| CONSIGNE A |
Recopiez les lignes de données à partir de celle qui contient "left knee: (420, 333, -1)" et jusqu'à la dernière, les deux incluses, sans en omettre aucune. Décalez de 20, s'il vous plaît, chaque nombre des réponses, c'est-à-dire les coordonnées x et y ainsi que la profondeur.

LeTemps (Suissse) - Le 12 décembre, l’Arabie saoudite a autorisé pour la première fois des femmes à assister à un match de football.
Ce n’est toujours pas possible en Iran, malgré les manifestations de militantes. «Le Temps» a rencontré l’une d’elles.
Le 12 janvier 2018, Al-Ahli a battu Al-Batin 5-0 au King Abdullah Sports City stadium de Djeddah. L’ancienne équipe de Christian Gross pouvait compter ce jour-là sur un public inhabituel. Pour la première fois, des femmes étaient autorisées dans un stade en Arabie saoudite. Dans quelques mois, elles pourront même s’y rendre en voiture.
De l’autre côté du golfe Persique, les femmes iraniennes n’ont toujours pas cette chance. Les stades leur ont progressivement été interdits après la révolution islamiste de 1979. Elles n’ont par exemple plus pu assister au «Surkhabi», le derby entre Persepolis et Esteghlal qui enflamme Téhéran, depuis le 5 octobre 1981. «Lorsque j’ai vu les images des Saoudiennes, j’étais très heureuse pour elles mais d’un autre côté, je pensais à mes amies et au fait que nous sommes toujours maintenues à l’écart des événements sportifs en Iran. Un jour, ce sera notre tour», postait @OpenStadiums le 14 janvier sur Twitter.

Éléments de données:
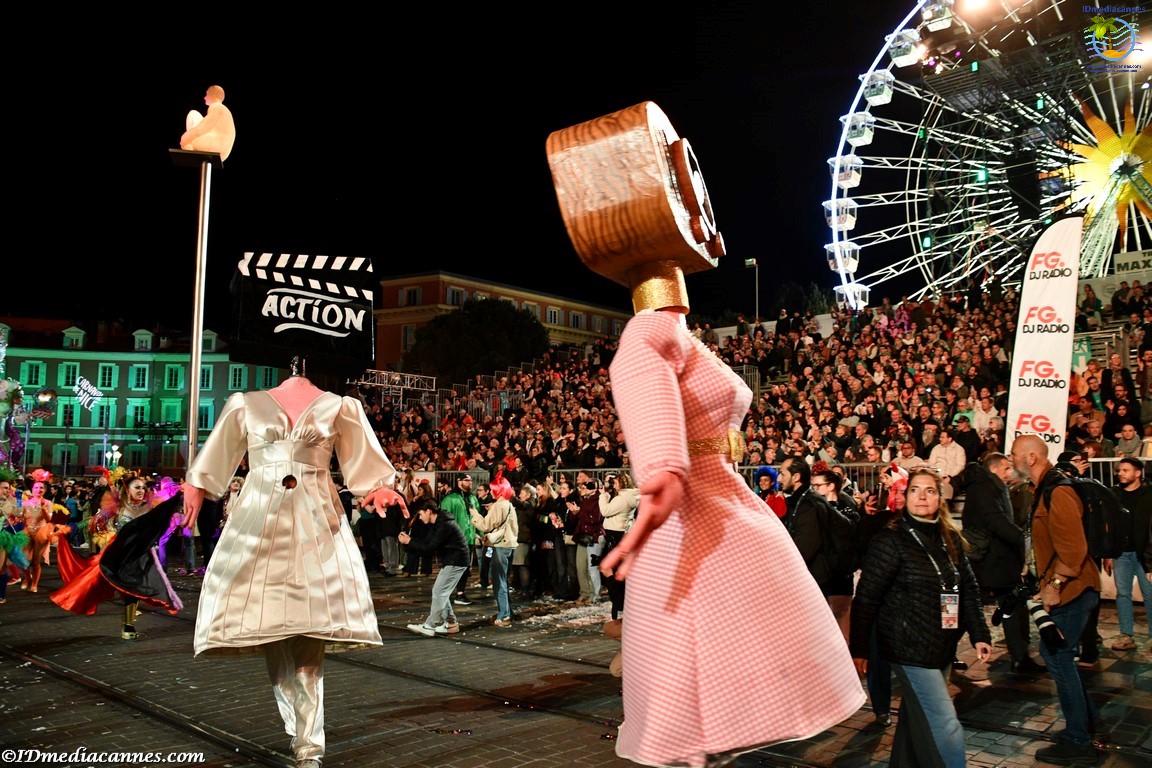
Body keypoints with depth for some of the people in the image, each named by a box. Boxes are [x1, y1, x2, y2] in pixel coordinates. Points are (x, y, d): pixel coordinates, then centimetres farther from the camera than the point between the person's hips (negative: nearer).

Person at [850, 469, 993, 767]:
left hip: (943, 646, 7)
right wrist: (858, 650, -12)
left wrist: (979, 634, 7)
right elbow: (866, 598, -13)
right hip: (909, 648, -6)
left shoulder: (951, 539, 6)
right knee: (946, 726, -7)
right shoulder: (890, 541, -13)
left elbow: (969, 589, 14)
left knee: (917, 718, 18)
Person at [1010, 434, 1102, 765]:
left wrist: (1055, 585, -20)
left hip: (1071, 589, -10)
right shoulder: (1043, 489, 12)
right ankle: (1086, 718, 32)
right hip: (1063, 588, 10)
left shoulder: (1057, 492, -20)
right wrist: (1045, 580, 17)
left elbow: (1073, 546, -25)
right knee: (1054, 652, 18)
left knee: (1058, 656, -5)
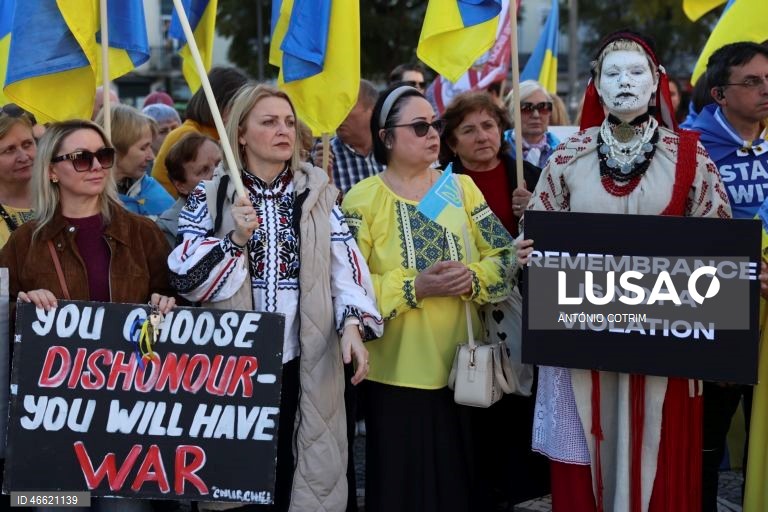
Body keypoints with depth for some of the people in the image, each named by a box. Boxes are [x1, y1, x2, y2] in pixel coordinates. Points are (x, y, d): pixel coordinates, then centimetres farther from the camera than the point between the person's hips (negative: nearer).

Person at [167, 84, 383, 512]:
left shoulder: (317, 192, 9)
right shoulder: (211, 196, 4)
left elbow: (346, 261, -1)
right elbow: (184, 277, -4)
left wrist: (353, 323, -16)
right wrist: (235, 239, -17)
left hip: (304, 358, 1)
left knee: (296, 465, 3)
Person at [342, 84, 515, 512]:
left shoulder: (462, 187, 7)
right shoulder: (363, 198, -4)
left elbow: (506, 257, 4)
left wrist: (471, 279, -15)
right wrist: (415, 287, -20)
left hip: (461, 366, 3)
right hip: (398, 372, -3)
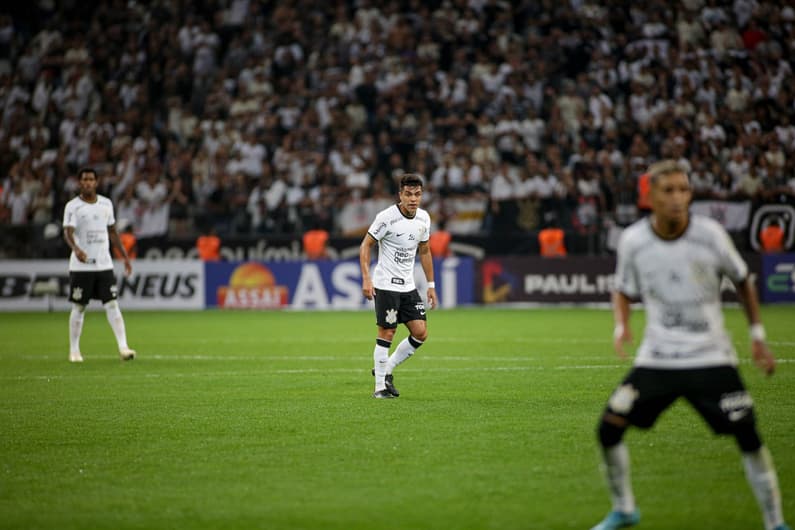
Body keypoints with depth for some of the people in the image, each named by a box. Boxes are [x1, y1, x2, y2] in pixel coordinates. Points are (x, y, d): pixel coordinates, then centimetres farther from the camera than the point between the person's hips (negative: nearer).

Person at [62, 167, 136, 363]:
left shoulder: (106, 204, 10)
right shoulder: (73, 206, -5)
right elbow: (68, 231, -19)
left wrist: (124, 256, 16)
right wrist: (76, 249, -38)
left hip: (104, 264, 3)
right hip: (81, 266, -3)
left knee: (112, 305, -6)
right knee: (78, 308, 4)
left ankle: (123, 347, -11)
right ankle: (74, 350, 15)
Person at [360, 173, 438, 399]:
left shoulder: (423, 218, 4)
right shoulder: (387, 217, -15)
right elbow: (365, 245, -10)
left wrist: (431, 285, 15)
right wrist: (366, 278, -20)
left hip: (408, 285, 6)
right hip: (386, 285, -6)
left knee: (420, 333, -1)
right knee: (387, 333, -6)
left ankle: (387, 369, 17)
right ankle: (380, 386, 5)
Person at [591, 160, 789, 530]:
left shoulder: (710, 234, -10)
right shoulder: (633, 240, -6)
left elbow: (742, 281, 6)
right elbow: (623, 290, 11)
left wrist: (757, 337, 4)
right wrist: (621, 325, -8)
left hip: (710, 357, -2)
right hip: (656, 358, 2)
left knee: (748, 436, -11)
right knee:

| CONSIGNE B |
Répondez à ces questions d'après l'extrait sur les femmes dans les stades :
(i) Sur quel score Al-Ahli a-t-il battu Al-Batin au King Abdullah Sports City stadium de Djeddah ?
(ii) Depuis quelle date les femmes ne peuvent-elles plus assister au derby entre Persepolis et Esteghlal ?
(iii) Quel compte a publié le message sur Twitter le 14 janvier ?

| RÉPONSE A |
left knee: (440, 353, 19)
right knee: (407, 353, 14)
left ankle: (407, 389, 37)
right ankle: (400, 406, 25)
Person at [591, 160, 789, 530]:
left shoulder: (730, 254, 10)
right shoulder: (653, 260, 14)
left elbow: (762, 301, 26)
right elbow: (643, 310, 31)
left wrist: (777, 357, 24)
right wrist: (641, 345, 12)
left hip: (730, 377, 18)
right hip: (676, 378, 22)
left knee: (768, 456, 9)
right knee:

| RÉPONSE B |
(i) 5-0
(ii) Le 5 octobre 1981
(iii) @OpenStadiums